--- Short task ---
Copy the lines of the stored records below word for word, starting at the line that contains "collectors: W. Cody & C. Loan" and ending after the line that contains "genus: Clinopodium".

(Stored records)

= = =

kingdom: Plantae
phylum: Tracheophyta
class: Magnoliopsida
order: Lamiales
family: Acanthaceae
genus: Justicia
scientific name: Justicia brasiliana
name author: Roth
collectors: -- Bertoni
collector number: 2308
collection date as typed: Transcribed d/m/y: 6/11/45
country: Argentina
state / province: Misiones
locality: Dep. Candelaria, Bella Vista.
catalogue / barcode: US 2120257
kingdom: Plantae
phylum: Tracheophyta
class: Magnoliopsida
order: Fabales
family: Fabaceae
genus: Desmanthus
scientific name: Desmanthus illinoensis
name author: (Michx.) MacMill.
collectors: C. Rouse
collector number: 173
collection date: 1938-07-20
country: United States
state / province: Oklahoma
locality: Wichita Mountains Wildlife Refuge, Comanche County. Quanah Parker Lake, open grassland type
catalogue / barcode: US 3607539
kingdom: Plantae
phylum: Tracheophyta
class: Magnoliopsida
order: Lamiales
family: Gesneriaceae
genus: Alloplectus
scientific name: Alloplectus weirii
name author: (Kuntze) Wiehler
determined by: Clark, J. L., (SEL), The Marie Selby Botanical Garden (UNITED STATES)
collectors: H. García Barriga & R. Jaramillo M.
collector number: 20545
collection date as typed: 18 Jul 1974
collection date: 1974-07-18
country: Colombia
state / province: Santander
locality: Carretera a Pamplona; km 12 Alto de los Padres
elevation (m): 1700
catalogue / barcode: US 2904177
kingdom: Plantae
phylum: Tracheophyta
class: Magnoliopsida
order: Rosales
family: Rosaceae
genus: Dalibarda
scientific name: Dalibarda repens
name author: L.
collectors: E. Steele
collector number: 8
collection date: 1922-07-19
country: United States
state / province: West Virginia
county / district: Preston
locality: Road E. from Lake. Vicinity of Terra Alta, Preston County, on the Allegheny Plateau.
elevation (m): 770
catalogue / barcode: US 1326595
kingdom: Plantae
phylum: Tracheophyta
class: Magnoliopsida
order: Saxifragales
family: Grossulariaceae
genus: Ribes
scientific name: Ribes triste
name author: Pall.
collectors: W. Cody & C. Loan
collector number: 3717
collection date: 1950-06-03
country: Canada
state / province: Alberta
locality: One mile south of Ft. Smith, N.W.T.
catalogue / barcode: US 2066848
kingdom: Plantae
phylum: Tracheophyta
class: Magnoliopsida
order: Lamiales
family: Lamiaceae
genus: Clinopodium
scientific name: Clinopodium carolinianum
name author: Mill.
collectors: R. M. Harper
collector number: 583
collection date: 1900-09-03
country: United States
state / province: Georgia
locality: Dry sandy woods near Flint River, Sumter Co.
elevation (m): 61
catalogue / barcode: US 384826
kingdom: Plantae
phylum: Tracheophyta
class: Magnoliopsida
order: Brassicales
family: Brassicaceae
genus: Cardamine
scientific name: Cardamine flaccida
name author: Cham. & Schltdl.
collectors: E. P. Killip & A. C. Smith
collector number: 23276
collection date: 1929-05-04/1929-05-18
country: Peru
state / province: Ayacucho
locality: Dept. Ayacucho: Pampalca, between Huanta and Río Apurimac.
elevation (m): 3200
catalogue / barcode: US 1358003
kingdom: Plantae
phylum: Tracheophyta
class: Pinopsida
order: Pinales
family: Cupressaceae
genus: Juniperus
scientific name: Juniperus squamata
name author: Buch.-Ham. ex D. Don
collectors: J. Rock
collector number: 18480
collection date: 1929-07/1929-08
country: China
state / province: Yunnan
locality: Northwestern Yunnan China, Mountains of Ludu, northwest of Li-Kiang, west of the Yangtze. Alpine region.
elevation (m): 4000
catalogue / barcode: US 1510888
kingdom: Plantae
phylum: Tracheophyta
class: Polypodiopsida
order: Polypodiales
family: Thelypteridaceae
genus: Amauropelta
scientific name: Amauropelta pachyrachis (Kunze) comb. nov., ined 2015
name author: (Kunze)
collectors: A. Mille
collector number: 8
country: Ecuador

= = =

--- The solution ---
collectors: W. Cody & C. Loan
collector number: 3717
collection date: 1950-06-03
country: Canada
state / province: Alberta
locality: One mile south of Ft. Smith, N.W.T.
catalogue / barcode: US 2066848
kingdom: Plantae
phylum: Tracheophyta
class: Magnoliopsida
order: Lamiales
family: Lamiaceae
genus: Clinopodium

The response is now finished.